# WHAT IS BEING ASKED
Repeat the listing word for word. No pictures belong in the copy.

╭─ DATA SHOWN

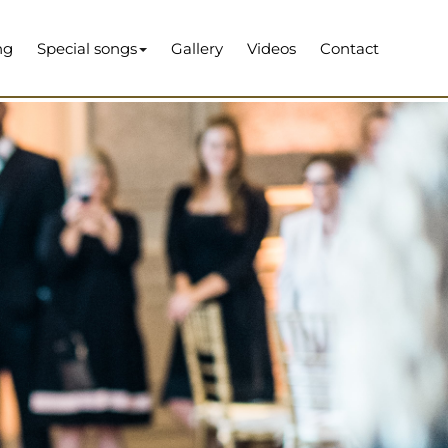
ng
Special songs
Gallery
Videos
Contact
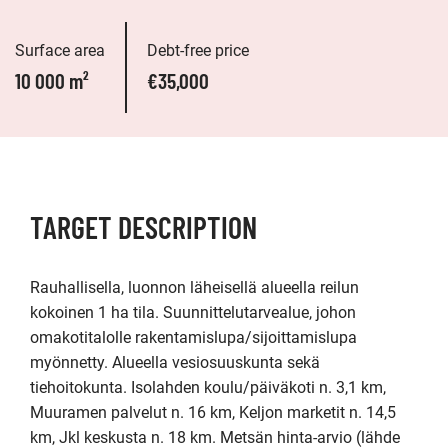
Surface area
Debt-free price
10 000 m²
€35,000
TARGET DESCRIPTION
Rauhallisella, luonnon läheisellä alueella reilun 
kokoinen 1 ha tila. Suunnittelutarvealue, johon 
omakotitalolle rakentamislupa/sijoittamislupa 
myönnetty. Alueella vesiosuuskunta sekä 
tiehoitokunta. Isolahden koulu/päiväkoti n. 3,1 km, 
Muuramen palvelut n. 16 km, Keljon marketit n. 14,5 
km, Jkl keskusta n. 18 km. Metsän hinta-arvio (lähde 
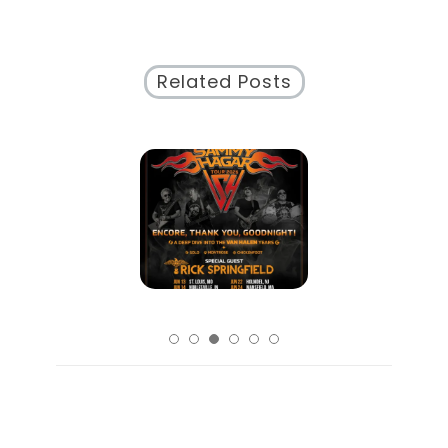
Creative
Communication
Related Posts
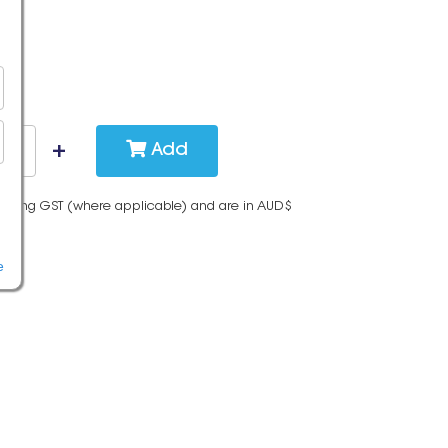
Add
cluding GST (where applicable) and are in AUD$
e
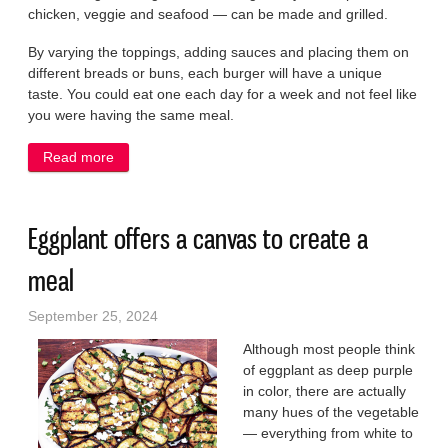
chicken, veggie and seafood — can be made and grilled.
By varying the toppings, adding sauces and placing them on
different breads or buns, each burger will have a unique
taste. You could eat one each day for a week and not feel like
you were having the same meal.
Read more
about Enjoy a new kind of burger as we enter fall
Eggplant offers a canvas to create a
meal
September 25, 2024
Although most people think
of eggplant as deep purple
in color, there are actually
many hues of the vegetable
— everything from white to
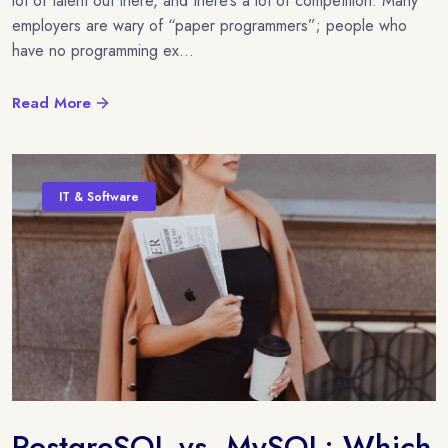
lot of talent out there, and there’s a lot of competition. Many
employers are wary of “paper programmers”; people who
have no programming ex...
Read More
IT & Software
PostgreSQL vs. MySQL: Which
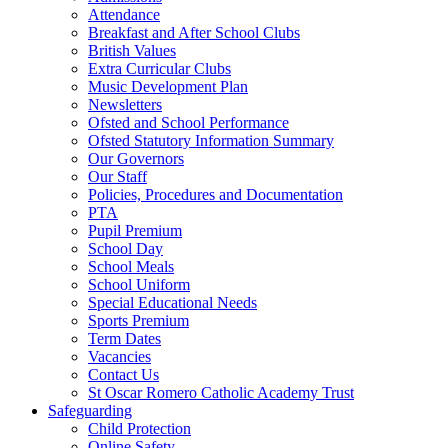
Attendance
Breakfast and After School Clubs
British Values
Extra Curricular Clubs
Music Development Plan
Newsletters
Ofsted and School Performance
Ofsted Statutory Information Summary
Our Governors
Our Staff
Policies, Procedures and Documentation
PTA
Pupil Premium
School Day
School Meals
School Uniform
Special Educational Needs
Sports Premium
Term Dates
Vacancies
Contact Us
St Oscar Romero Catholic Academy Trust
Safeguarding
Child Protection
Online Safety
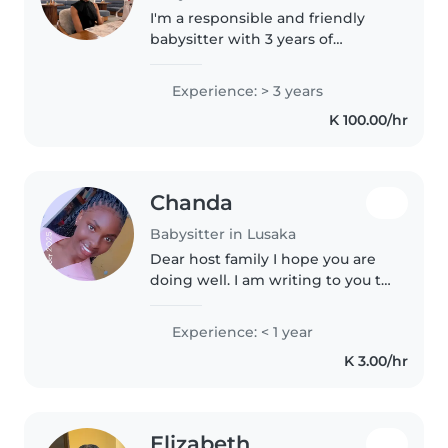
I'm a responsible and friendly
babysitter with 3 years of
experience caring for toddlers
and preschoolers. I'm first aid
Experience: > 3 years
certified and comfortable with
K 100.00/hr
pets, cooking, chores, and even..
Chanda
Babysitter in Lusaka
Dear host family I hope you are
doing well. I am writing to you to
express my interest and
appreciation for the opportunity
Experience: < 1 year
to connect with you. I truly value
K 3.00/hr
the role an au pair..
Elizabeth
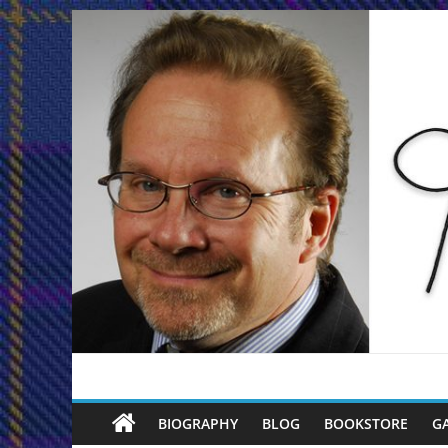
Skip
to
content
Joe
BIOGRAPHY
BLOG
BOOKSTORE
G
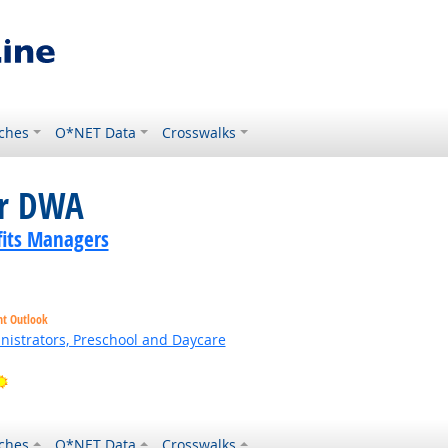
ches
O*NET Data
Crosswalks
or DWA
its Managers
ht Outlook
nistrators, Preschool and Daycare
ht Outlook
Bright Outlook
ches
O*NET Data
Crosswalks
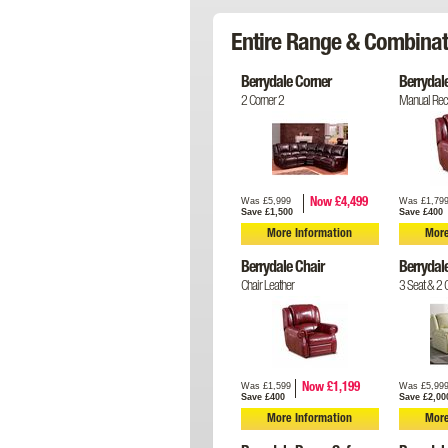
Entire Range & Combinat
Berrydale Corner
Berrydal
2 Corner 2
Manual Recl
Was £5,999
Was £1,79
Now £4,499
Save £1,500
Save £400
More Information
More
Berrydale Chair
Berrydal
Chair Leather
3 Seat & 2 C
Was £1,599
Was £5,99
Now £1,199
Save £400
Save £2,00
More Information
More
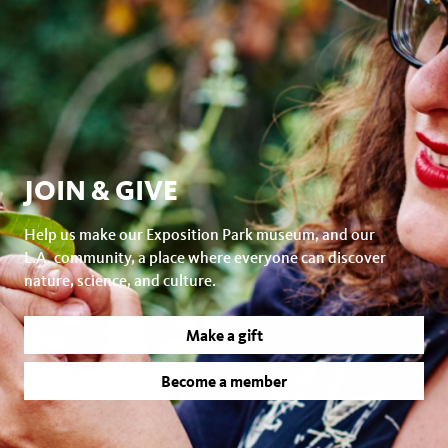
JOIN & GIVE
Help us make our Exposition Park museum, and our
L.A. community, a place where everyone can discover
nature, science, and culture.
Make a gift
Become a member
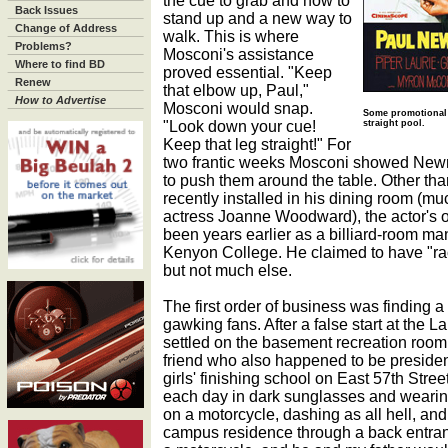
the cue to grab and how to
Back Issues
stand up and a new way to
Change of Address
walk. This is where
Problems?
Mosconi's assistance
Where to find BD
proved essential. "Keep
Renew
that elbow up, Paul,"
How to Advertise
Mosconi would snap.
Some promotional 
"Look down your cue!
straight pool.
Keep that leg straight!" For
two frantic weeks Mosconi showed Newm
to push them around the table. Other t
recently installed in his dining room (muc
actress Joanne Woodward), the actor's 
been years earlier as a billiard-room ma
Kenyon College. He claimed to have "ra
but not much else.
The first order of business was finding
gawking fans. After a false start at the 
settled on the basement recreation room
friend who also happened to be presiden
girls' finishing school on East 57th St
each day in dark sunglasses and wearing
on a motorcycle, dashing as all hell, an
campus residence through a back entran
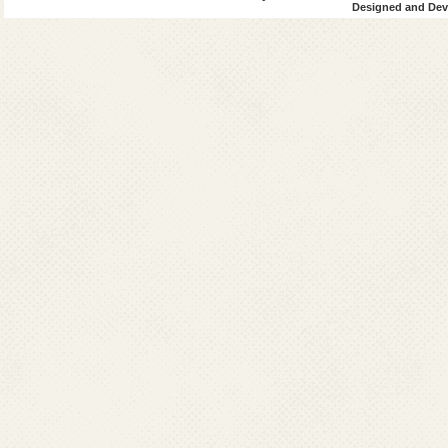
Designed and Deve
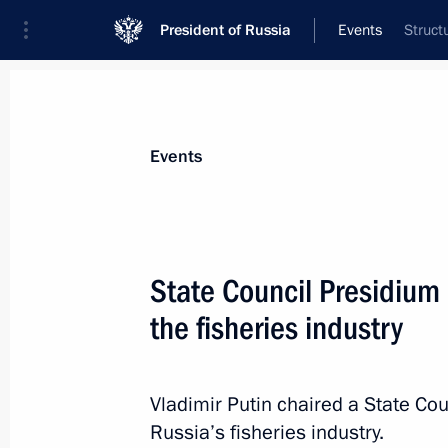
President of Russia
Events
Struct
President
Presidential Executive Office
News
Transcripts
Trips
About Preside
Events
State Council Presidium
the fisheries industry
The President will take part in the fi
Discussion Club
October 21, 2015, 15:15
Vladimir Putin chaired a State Co
Russia’s fisheries industry.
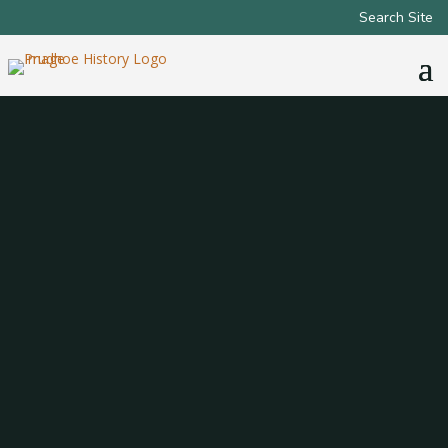
Search Site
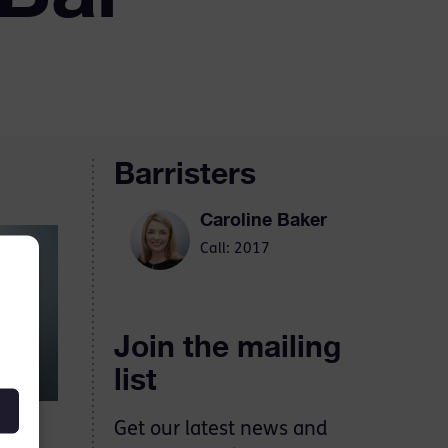
Barristers
Caroline Baker
Call: 2017
Join the mailing
list
Get our latest news and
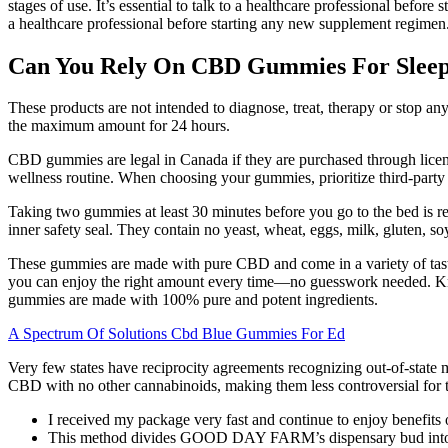
stages of use. It’s essential to talk to a healthcare professional bef
a healthcare professional before starting any new supplement regimen
Can You Rely On CBD Gummies For Sleep
These products are not intended to diagnose, treat, therapy or stop any
the maximum amount for 24 hours.
CBD gummies are legal in Canada if they are purchased through licens
wellness routine. When choosing your gummies, prioritize third-party l
Taking two gummies at least 30 minutes before you go to the bed is r
inner safety seal. They contain no yeast, wheat, eggs, milk, gluten, soy,
These gummies are made with pure CBD and come in a variety of tas
you can enjoy the right amount every time—no guesswork needed. Kno
gummies are made with 100% pure and potent ingredients.
A Spectrum Of Solutions Cbd Blue Gummies For Ed
Very few states have reciprocity agreements recognizing out-of-state
CBD with no other cannabinoids, making them less controversial for tra
I received my package very fast and continue to enjoy benefits 
This method divides GOOD DAY FARM’s dispensary bud into thre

╰─

# TASK RESPONSE
ng
Special songs
Gallery
Videos
Contact
Surface area
Debt-free price
10 000 m²
€35,000
TARGET DESCRIPTION
Rauhallisella, luonnon läheisellä alueella reilun 
kokoinen 1 ha tila. Suunnittelutarvealue, johon 
omakotitalolle rakentamislupa/sijoittamislupa 
myönnetty. Alueella vesiosuuskunta sekä 
tiehoitokunta. Isolahden koulu/päiväkoti n. 3,1 km, 
Muuramen palvelut n. 16 km, Keljon marketit n. 14,5 
km, Jkl keskusta n. 18 km. Metsän hinta-arvio (lähde 
Creative
Communication
Related Posts
Add
cluding GST (where applicable) and are in AUD$
e
chicken, veggie and seafood — can be made and grilled.
By varying the toppings, adding sauces and placing them on
different breads or buns, each burger will have a unique
taste. You could eat one each day for a week and not feel like
you were having the same meal.
Read more
about Enjoy a new kind of burger as we enter fall
Eggplant offers a canvas to create a
meal
September 25, 2024
Although most people think
of eggplant as deep purple
in color, there are actually
many hues of the vegetable
— everything from white to
lot of talent out there, and there’s a lot of competition. Many
employers are wary of “paper programmers”; people who
have no programming ex...
Read More
IT & Software
PostgreSQL vs. MySQL: Which
Attendance
Breakfast and After School Clubs
British Values
Extra Curricular Clubs
Music Development Plan
Newsletters
Ofsted and School Performance
Ofsted Statutory Information Summary
Our Governors
Our Staff
Policies, Procedures and Documentation
PTA
Pupil Premium
School Day
School Meals
School Uniform
Special Educational Needs
Sports Premium
Term Dates
Vacancies
Contact Us
St Oscar Romero Catholic Academy Trust
Safeguarding
Child Protection
Online Safety
I'm a responsible and friendly
babysitter with 3 years of
experience caring for toddlers
and preschoolers. I'm first aid
Experience: > 3 years
certified and comfortable with
K 100.00/hr
pets, cooking, chores, and even..
Chanda
Babysitter in Lusaka
Dear host family I hope you are
doing well. I am writing to you to
express my interest and
appreciation for the opportunity
Experience: < 1 year
to connect with you. I truly value
K 3.00/hr
the role an au pair..
Elizabeth
Skip
to
content
Joe
BIOGRAPHY
BLOG
BOOKSTORE
G
ches
O*NET Data
Crosswalks
or DWA
its Managers
ht Outlook
nistrators, Preschool and Daycare
ht Outlook
Bright Outlook
ches
O*NET Data
Crosswalks
Entire Range & Combinat
Berrydale Corner
Berrydal
2 Corner 2
Manual Recl
Was £5,999
Was £1,79
Now £4,499
Save £1,500
Save £400
More Information
More
Berrydale Chair
Berrydal
Chair Leather
3 Seat & 2 C
Was £1,599
Was £5,99
Now £1,199
Save £400
Save £2,00
More Information
More
JOIN & GIVE
Help us make our Exposition Park museum, and our
L.A. community, a place where everyone can discover
nature, science, and culture.
Make a gift
Become a member
the cue to grab and how to
Back Issues
stand up and a new way to
Change of Address
walk. This is where
Problems?
Mosconi's assistance
Where to find BD
proved essential. "Keep
Renew
that elbow up, Paul,"
How to Advertise
Mosconi would snap.
Some promotional 
"Look down your cue!
straight pool.
Keep that leg straight!" For
two frantic weeks Mosconi showed Newm
to push them around the table. Other t
recently installed in his dining room (muc
actress Joanne Woodward), the actor's 
been years earlier as a billiard-room ma
Kenyon College. He claimed to have "ra
but not much else.
The first order of business was finding
gawking fans. After a false start at the 
settled on the basement recreation room
friend who also happened to be presiden
girls' finishing school on East 57th St
each day in dark sunglasses and wearing
on a motorcycle, dashing as all hell, an
campus residence through a back entran
Designed and Deve
President of Russia
Events
Struct
President
Presidential Executive Office
News
Transcripts
Trips
About Preside
Events
State Council Presidium
the fisheries industry
The President will take part in the fi
Discussion Club
October 21, 2015, 15:15
Vladimir Putin chaired a State Co
Russia’s fisheries industry.
Search Site
Barristers
Caroline Baker
Call: 2017
Join the mailing
list
Get our latest news and
stages of use. It’s essential to talk to a healthcare professional bef
a healthcare professional before starting any new supplement regimen
Can You Rely On CBD Gummies For Sleep
These products are not intended to diagnose, treat, therapy or stop any
the maximum amount for 24 hours.
CBD gummies are legal in Canada if they are purchased through licens
wellness routine. When choosing your gummies, prioritize third-party l
Taking two gummies at least 30 minutes before you go to the bed is r
inner safety seal. They contain no yeast, wheat, eggs, milk, gluten, soy,
These gummies are made with pure CBD and come in a variety of tas
you can enjoy the right amount every time—no guesswork needed. Kno
gummies are made with 100% pure and potent ingredients.
A Spectrum Of Solutions Cbd Blue Gummies For Ed
Very few states have reciprocity agreements recognizing out-of-state
CBD with no other cannabinoids, making them less controversial for tra
I received my package very fast and continue to enjoy benefits 
This method divides GOOD DAY FARM’s dispensary bud into thre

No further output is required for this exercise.